SUPPLIED PASSAGE -
Feng Kun (; born 28 December 1978 in Beijing) is a retired China women's national volleyball team setter and captain. She was awarded MVP and Best Setter award at the 2004 Summer Olympics in Athens, where China won the gold medal in volleyball.

Career
Feng started to play volleyball at the age of 12 and was selected for the Beijing volleyball team at 16. A year later she was selected for the national team. During this time the China team was at a low point after years of world dominance in the sport. However, the team began to rejuvenate and won the Asian Championship in 2001, came fourth in the World Championship in 2002, won the World Cup in 2003, and then went on to win at the Olympic Games in Athens, having defeated reigning champions Cuba and come from two sets down in the final to beat Russia.

She won the 2008–09 CEV Cup playing with Asystel Novara and was awarded "Best Setter".

After the end of the 2010/2011 season of the Chinese Volleyball League playing for Guangdong Evergrande V.C., she announced her retirement from professional volleyball in August 2011.

Personal life
In December 2014 she married Kiattipong Radchatagriengkai who is the head coach of Thailand women's national volleyball team.

Clubs
  Beijing
  Asystel Novara (2008–2009)
  Guangdong Evergrande (2009–2011)

Awards

Individuals
 2001 Asian Women's Volleyball Championship "Most Valuable Player"
 2001 Asian Women's Volleyball Championship "Best Setter"
 2001 FIVB World Grand Prix "Best Setter"

PROMPT A -
Summarize the Feng Kun biography in two sentences.
PROMPT B -
According to the Feng Kun biography, at what age was she selected for the Beijing volleyball team?
Rely only on the text for what follows.

EXTRACTED RECORDS -

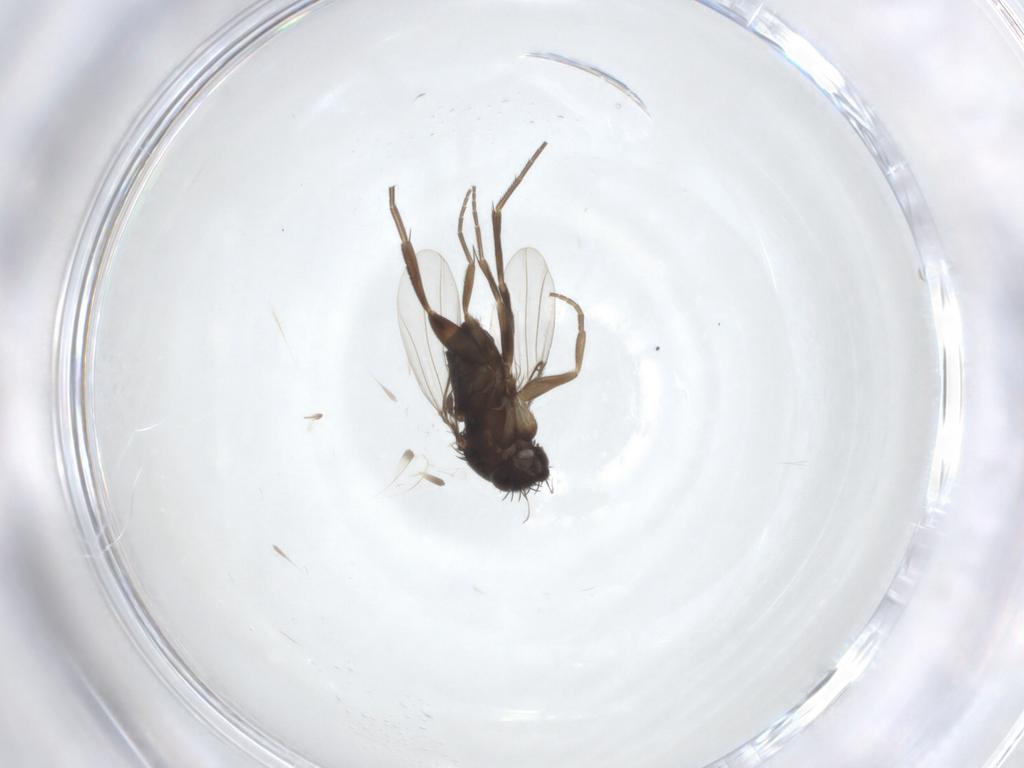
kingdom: Animalia
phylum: Arthropoda
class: Insecta
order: Diptera
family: Phoridae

WRITTEN REPLY A -
Feng Kun, born in Beijing on 28 December 1978, is a retired setter and captain of the China women's national volleyball team who received the MVP and Best Setter awards at the 2004 Athens Olympics, where China won gold. She also won the 2008–09 CEV Cup with Asystel Novara and retired from professional volleyball in August 2011 after playing for Guangdong Evergrande V.C.

WRITTEN REPLY B -
At 16.